━━━ EXTRACTED MATERIAL ━━━

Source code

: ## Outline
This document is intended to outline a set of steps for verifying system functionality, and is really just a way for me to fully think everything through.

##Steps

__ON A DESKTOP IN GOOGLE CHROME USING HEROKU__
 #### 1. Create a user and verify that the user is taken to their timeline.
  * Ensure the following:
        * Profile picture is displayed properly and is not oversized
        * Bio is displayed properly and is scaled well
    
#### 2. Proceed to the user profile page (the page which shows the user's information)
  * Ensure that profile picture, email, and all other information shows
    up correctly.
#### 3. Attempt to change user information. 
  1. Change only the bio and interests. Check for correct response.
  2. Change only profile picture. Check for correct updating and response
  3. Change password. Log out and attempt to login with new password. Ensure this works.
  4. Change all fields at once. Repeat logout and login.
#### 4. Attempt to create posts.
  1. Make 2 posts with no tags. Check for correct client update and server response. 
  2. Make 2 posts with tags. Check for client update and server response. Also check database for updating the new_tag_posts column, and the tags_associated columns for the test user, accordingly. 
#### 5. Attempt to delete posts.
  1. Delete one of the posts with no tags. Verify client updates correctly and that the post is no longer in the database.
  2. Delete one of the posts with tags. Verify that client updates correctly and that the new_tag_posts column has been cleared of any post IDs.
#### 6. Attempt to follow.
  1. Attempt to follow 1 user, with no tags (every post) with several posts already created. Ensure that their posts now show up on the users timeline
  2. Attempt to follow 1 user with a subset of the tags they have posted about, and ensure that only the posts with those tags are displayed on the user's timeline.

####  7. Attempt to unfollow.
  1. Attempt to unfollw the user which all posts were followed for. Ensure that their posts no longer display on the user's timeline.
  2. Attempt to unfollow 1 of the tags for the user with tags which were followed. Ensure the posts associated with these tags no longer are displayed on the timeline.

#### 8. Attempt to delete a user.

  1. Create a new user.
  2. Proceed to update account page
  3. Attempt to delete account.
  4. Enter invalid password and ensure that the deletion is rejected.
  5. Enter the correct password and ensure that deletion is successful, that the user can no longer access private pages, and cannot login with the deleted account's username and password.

━━━

→ **EXERCISE GOAL**
Exact copies of all the entries above should be returned.

→ **TASK RESULT**
Source code

: ## Outline
This document is intended to outline a set of steps for verifying system functionality, and is really just a way for me to fully think everything through.

##Steps

__ON A DESKTOP IN GOOGLE CHROME USING HEROKU__
 #### 1. Create a user and verify that the user is taken to their timeline.
  * Ensure the following:
        * Profile picture is displayed properly and is not oversized
        * Bio is displayed properly and is scaled well
    
#### 2. Proceed to the user profile page (the page which shows the user's information)
  * Ensure that profile picture, email, and all other information shows
    up correctly.
#### 3. Attempt to change user information. 
  1. Change only the bio and interests. Check for correct response.
  2. Change only profile picture. Check for correct updating and response
  3. Change password. Log out and attempt to login with new password. Ensure this works.
  4. Change all fields at once. Repeat logout and login.
#### 4. Attempt to create posts.
  1. Make 2 posts with no tags. Check for correct client update and server response. 
  2. Make 2 posts with tags. Check for client update and server response. Also check database for updating the new_tag_posts column, and the tags_associated columns for the test user, accordingly. 
#### 5. Attempt to delete posts.
  1. Delete one of the posts with no tags. Verify client updates correctly and that the post is no longer in the database.
  2. Delete one of the posts with tags. Verify that client updates correctly and that the new_tag_posts column has been cleared of any post IDs.
#### 6. Attempt to follow.
  1. Attempt to follow 1 user, with no tags (every post) with several posts already created. Ensure that their posts now show up on the users timeline
  2. Attempt to follow 1 user with a subset of the tags they have posted about, and ensure that only the posts with those tags are displayed on the user's timeline.

####  7. Attempt to unfollow.
  1. Attempt to unfollw the user which all posts were followed for. Ensure that their posts no longer display on the user's timeline.
  2. Attempt to unfollow 1 of the tags for the user with tags which were followed. Ensure the posts associated with these tags no longer are displayed on the timeline.

#### 8. Attempt to delete a user.

  1. Create a new user.
  2. Proceed to update account page
  3. Attempt to delete account.
  4. Enter invalid password and ensure that the deletion is rejected.
  5. Enter the correct password and ensure that deletion is successful, that the user can no longer access private pages, and cannot login with the deleted account's username and password.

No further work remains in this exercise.